Praktijkvoorbeeld Anderhalvelijnscentrum Regiopoli, Gynaecologie door PA
De WijkKliniek is een nieuw zorgconcept dat in geen enkele bestaande bekostigingsstructuur past. Daarom hebben Cordaan, Amsterdam UMC, locatie AMC, en Zilveren Kruis een aanvraag ingediend voor de Beleidsregel Innovatie voor kleinschalige experimenten bij de NZa. De WijkKliniek heeft daarmee een ‘innovatiestatus’ gekregen, in eerste instantie voor drie jaar. Deze innovatiestatus is met twee jaar verlengd tot 2023 om het zorgconcept verder door te ontwikkelen.
“Het mooiste is als de zorgverzekeraar actief meedenkt over de anderhalvelijnszorg. Dan wordt er meer kennis opgebouwd.” (Projectmanager).
Inzicht in resultaten
Om de effectiviteit van een initiatief aan te kunnen tonen is een proces- én effectevaluatie noodzakelijk. Evalueer het initiatief gedurende het eerste jaar op het zorgproces, zoals belemmerende en bevorderende factoren, en hoe het initiatief geoptimaliseerd kan worden. Verbeter het initiatief en evalueer dan de effecten op kwaliteit, toegankelijkheid en betaalbaarheid van de zorg, inclusief duurzame inzetbaarheid van zorgprofessionals.
Evaluaties van de toegevoegde waarde van PA en VS in anderhalvelijnszorg ontbreken vaak door hoge werkdruk, onvoldoende expertise op het gebied van monitoring en evaluatie of door het ontbreken van financiële middelen.
Voor doorontwikkeling van het concept Wijkkliniek, en voor het gesprek met de zorgverzekeraar en de Nederlandse Zorgautoriteit (NZa) over structurele financiering, is het noodzakelijk om het nieuwe zorgconcept goed te evalueren.

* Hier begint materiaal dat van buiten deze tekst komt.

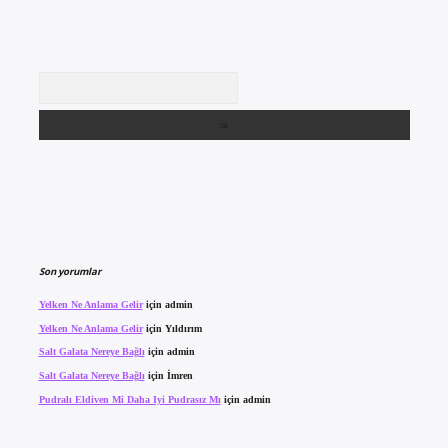
Arama
Son yorumlar
Yelken Ne Anlama Gelir
için
admin
Yelken Ne Anlama Gelir
için
Yıldırım
Salt Galata Nereye Bağlı
için
admin
Salt Galata Nereye Bağlı
için
İmren
Pudralı Eldiven Mi Daha Iyi Pudrasız Mı
için
admin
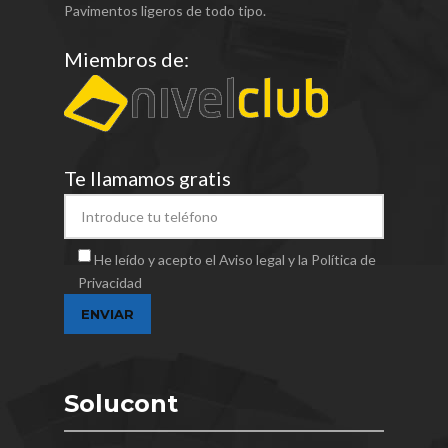
Pavimentos ligeros de todo tipo.
Miembros de:
Te llamamos gratis
He leído y acepto el Aviso legal y la Política de
Privacidad
Solucont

Het concept Wijkkliniek zoals dat in Amsterdam Zuid Oost is ontwikkeld, wordt geëvalueerd door een onderzoeker die verbonden is aan de Universiteit van Amsterdam. In het onderzoek worden de kwaliteit en de kosten van de zorg in kaart gebracht. Maar ook de uitkomsten die minder makkelijk te monitoren zijn zoals ervaringen van professionals en patiënten met het zorgproces, geleerde lessen en functionele uitkomstmaten die niet direct uit zorgdossiers te halen zijn.